** Begin DOCUMENT EXCERPT **
What’s up with Canada?

India

  • Will the House of Commons make it to summer break before it breaks into theatrics?

    Here’s a movie-worthy quote from Pierre Poilievre in Question Period: “The Prime Minister, instead of defending his taxes, resorted to a really wacko and unhinged claim – that if Canadians just paid more taxes, there would suddenly be less fires. I thought that water, and not taxes, put out fires? Maybe the Prime Minister can clarify: How high would his tax have to go for forest fires to stop?”

    The Conservative leader evidently thought that was a pretty good line, since he repeated it twice. But just imagine applying Poilievre’s logic to his own policy positions.

    Take his ‘recovery, not free drugs’ solution for the overdose crisis: How high would his taxes for addiction treatment programs have to go to eliminate drugs?
** End DOCUMENT EXCERPT **
** Begin EXTRACTED ENTRIES **
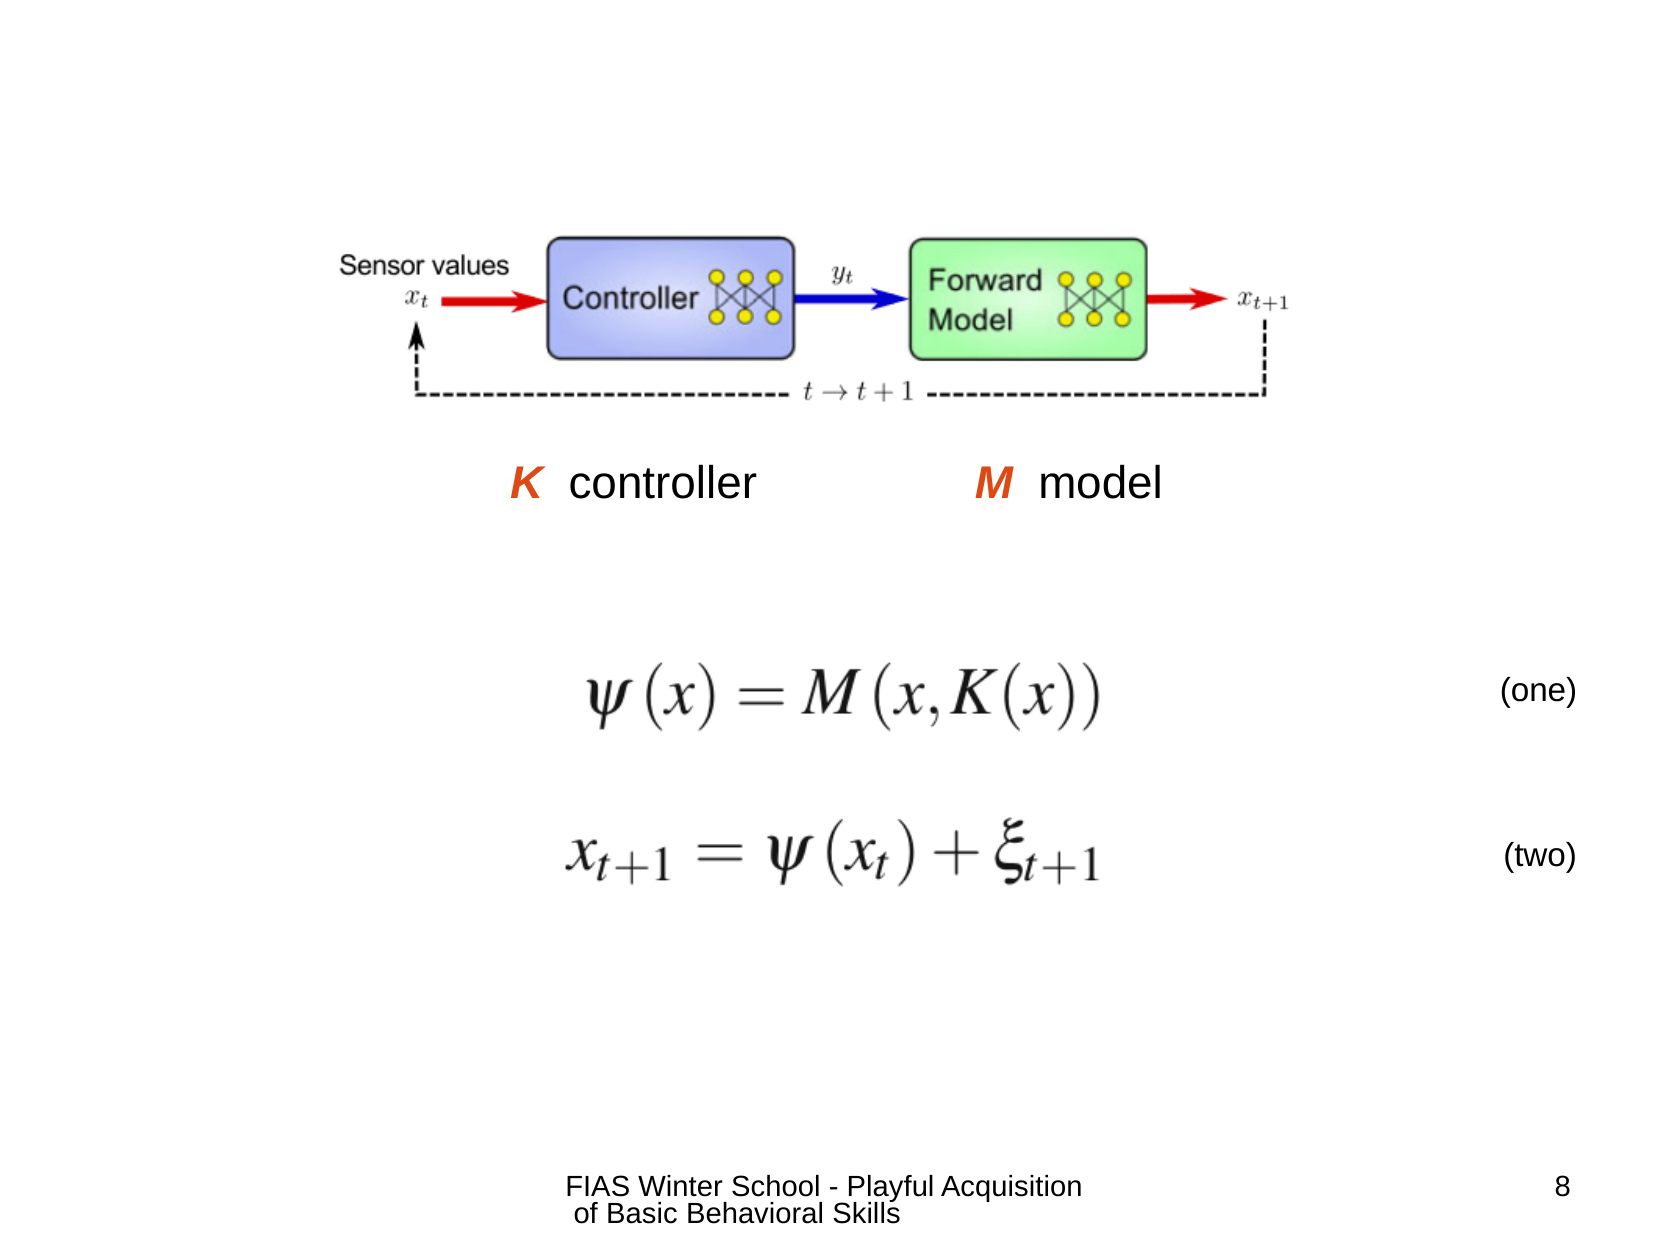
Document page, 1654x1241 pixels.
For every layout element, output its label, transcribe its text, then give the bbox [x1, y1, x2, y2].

subtitle K controller [465, 435, 803, 530]
text_box (one) [1467, 660, 1610, 721]
text_box M model [907, 435, 1231, 530]
text_box (two) [1469, 825, 1612, 886]
picture [315, 220, 1326, 416]
picture [570, 644, 1117, 752]
picture [519, 796, 1156, 926]
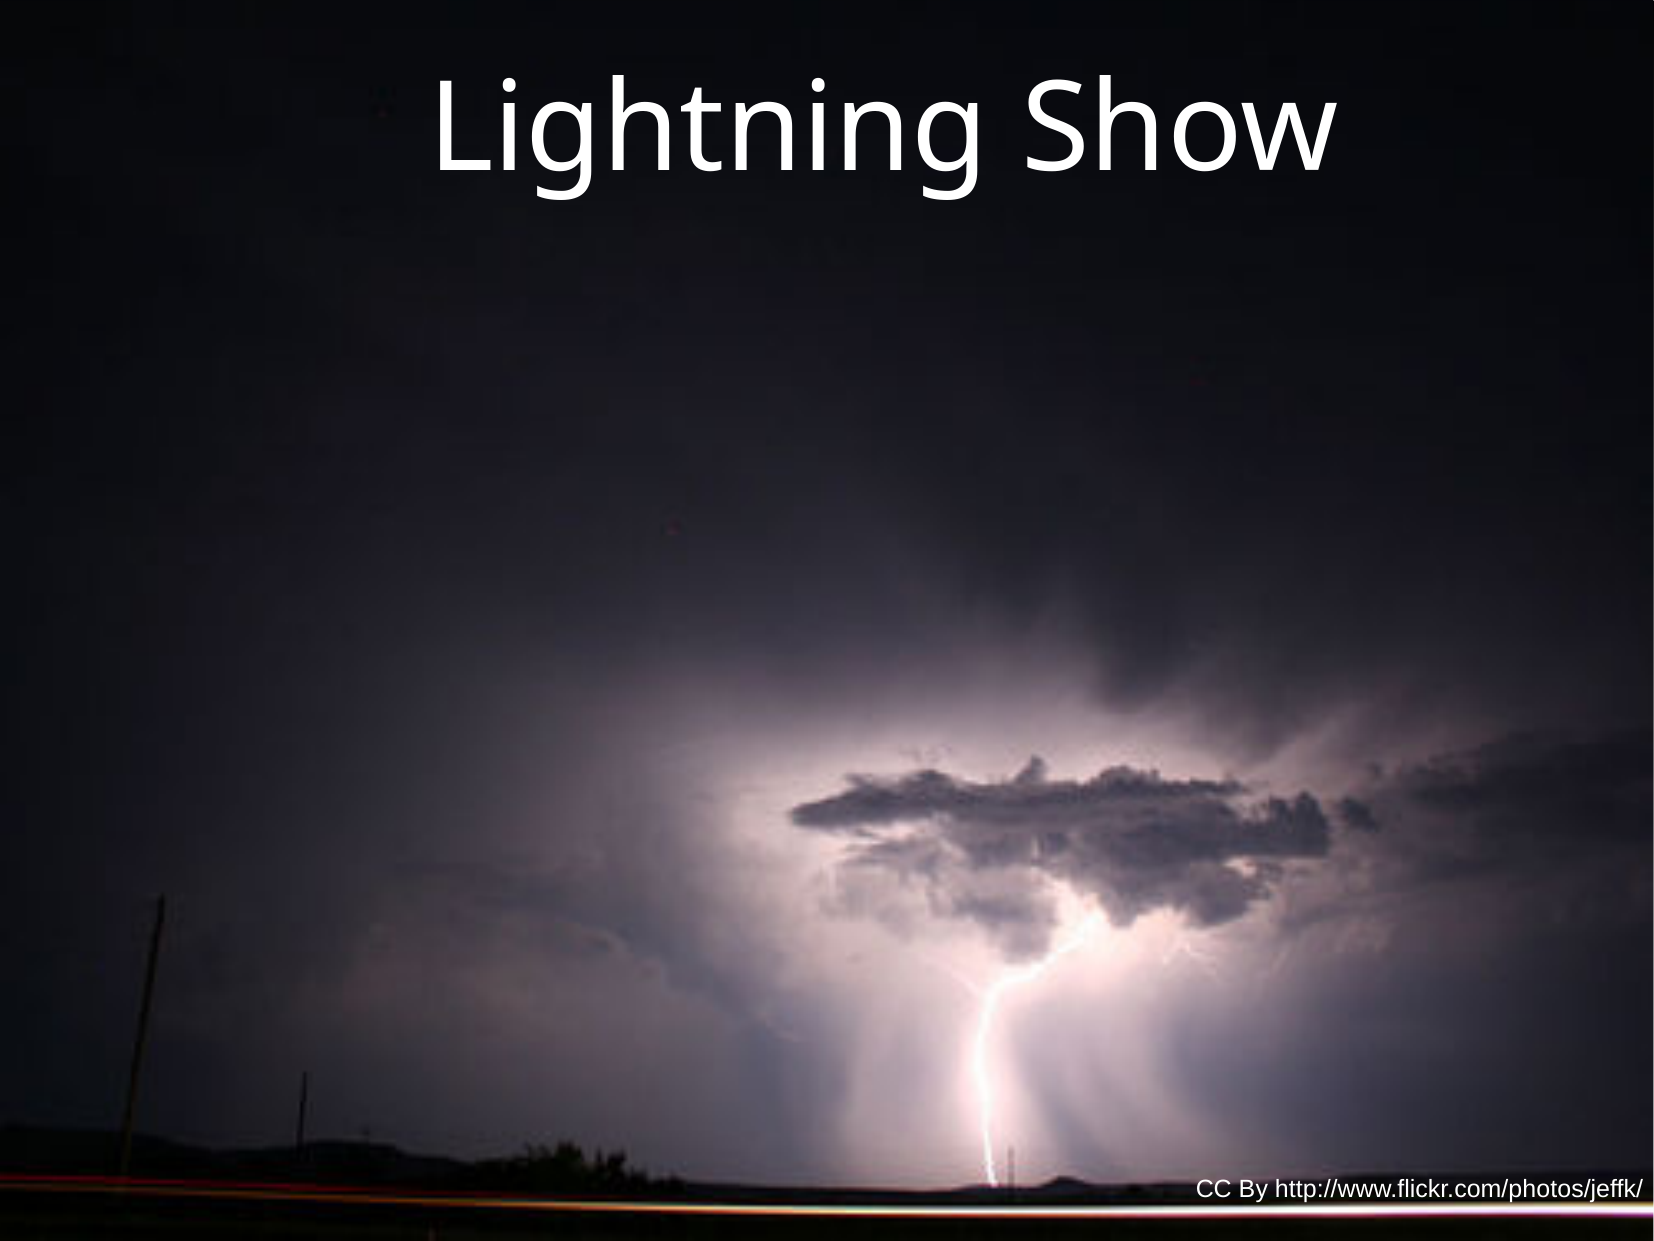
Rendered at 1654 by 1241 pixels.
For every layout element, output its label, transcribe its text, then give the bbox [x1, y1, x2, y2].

text_box Lightning Show [413, 29, 1319, 184]
picture [0, 0, 1654, 1241]
text_box CC By http://www.flickr.com/photos/jeffk/ [1181, 1167, 1654, 1211]
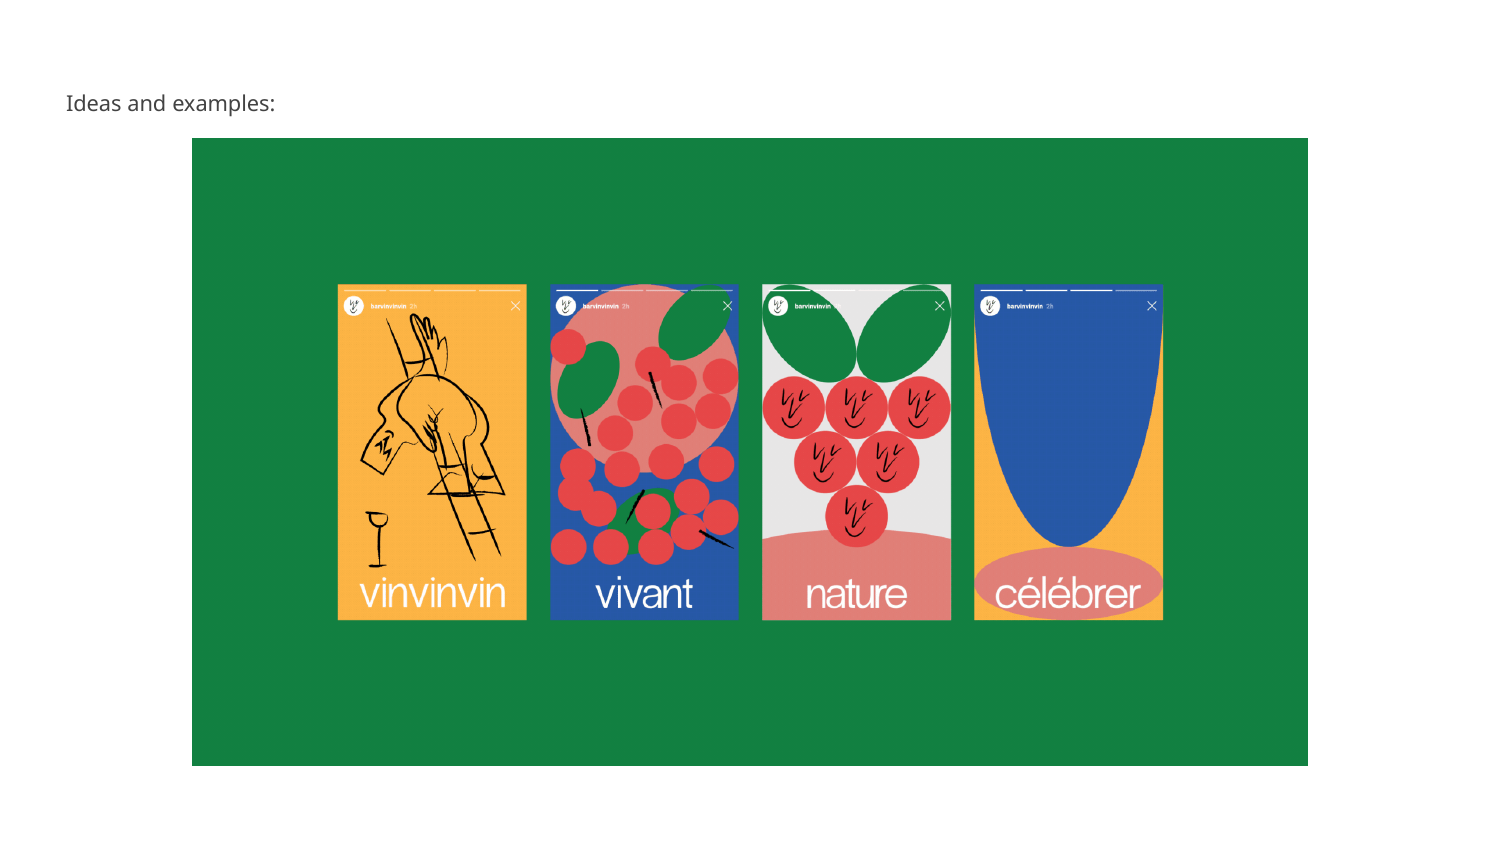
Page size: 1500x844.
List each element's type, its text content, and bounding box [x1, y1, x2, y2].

picture [192, 138, 1308, 766]
title Ideas and examples: [51, 72, 1449, 167]
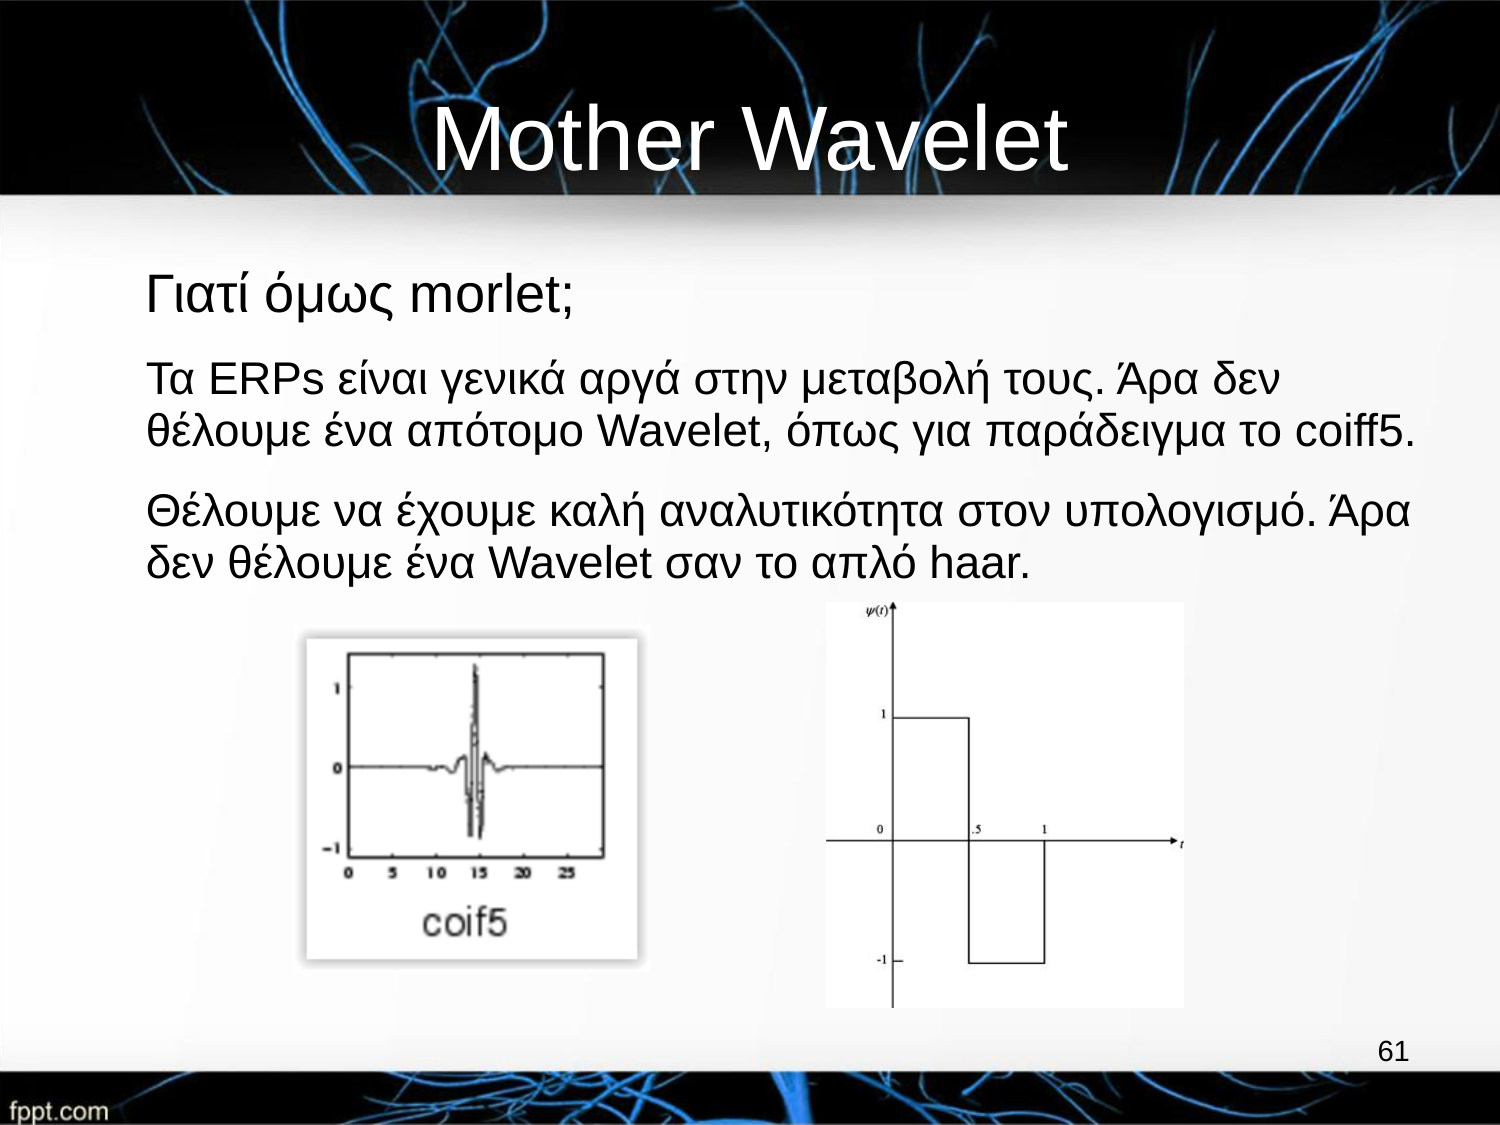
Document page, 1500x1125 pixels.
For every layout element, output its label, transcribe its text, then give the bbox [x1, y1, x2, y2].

picture [0, 0, 1500, 1125]
list Γιατί όμως morlet; Τα ERPs είναι γενικά αργά στην μεταβολή τους. Άρα δεν θέλουμε ένα απότομο Wavelet, όπως για παράδειγμα το coiff5. Θέλουμε να έχουμε καλή αναλυτικότητα στον υπολογισμό. Άρα δεν θέλουμε ένα Wavelet σαν το απλό haar. [75, 263, 1425, 916]
title Mother Wavelet [75, 45, 1425, 233]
** End EXTRACTED ENTRIES **
* DIRECTIONS FOR THIS TASK: Extend the commentary on Canadian politics from its last sentence, keeping its tone and subject.

* EXERCISE OUTPUT:
    Or his ‘jail, not bail’ plan for repeat violent offenders and car thieves: How high would his taxes for police, courts and prisons have to go to eliminate crime?

    Of course, nobody thinks that Trudeau is trying to eliminate forest fires. Meanwhile, everybody knows that Poilievre is trying to eliminate the price on pollution.

    That’s why he asked the Prime Minister to “put aside his wacko ideology long enough to give Canadians a break by axing all the taxes on fuel for summer vacation,” claiming it would save average Canadian families $670 by Labour Day.

    But the Liberals crunched the numbers: With a maximum fuel tax of $0.32 per litre and an average fuel efficiency of 8.9 litres per kilometre, you would need to drive from Toronto to Vancouver and back multiple times to save that much money.

    Did the Conservatives admit their mistake? No. Instead, Poilievre accused the Liberals of going on “a wacko rant accusing parents who take their kids on a road trip of locking them up in a car for 10 days straight, without a washroom break, causing the whole world to burn.”

    And did the Conservatives change the subject? No. Ten MPs – including two from provinces where the federal carbon tax doesn’t even exist – stuck to their script, knowing they’d bomb, about how the Liberals ruined summer vacation.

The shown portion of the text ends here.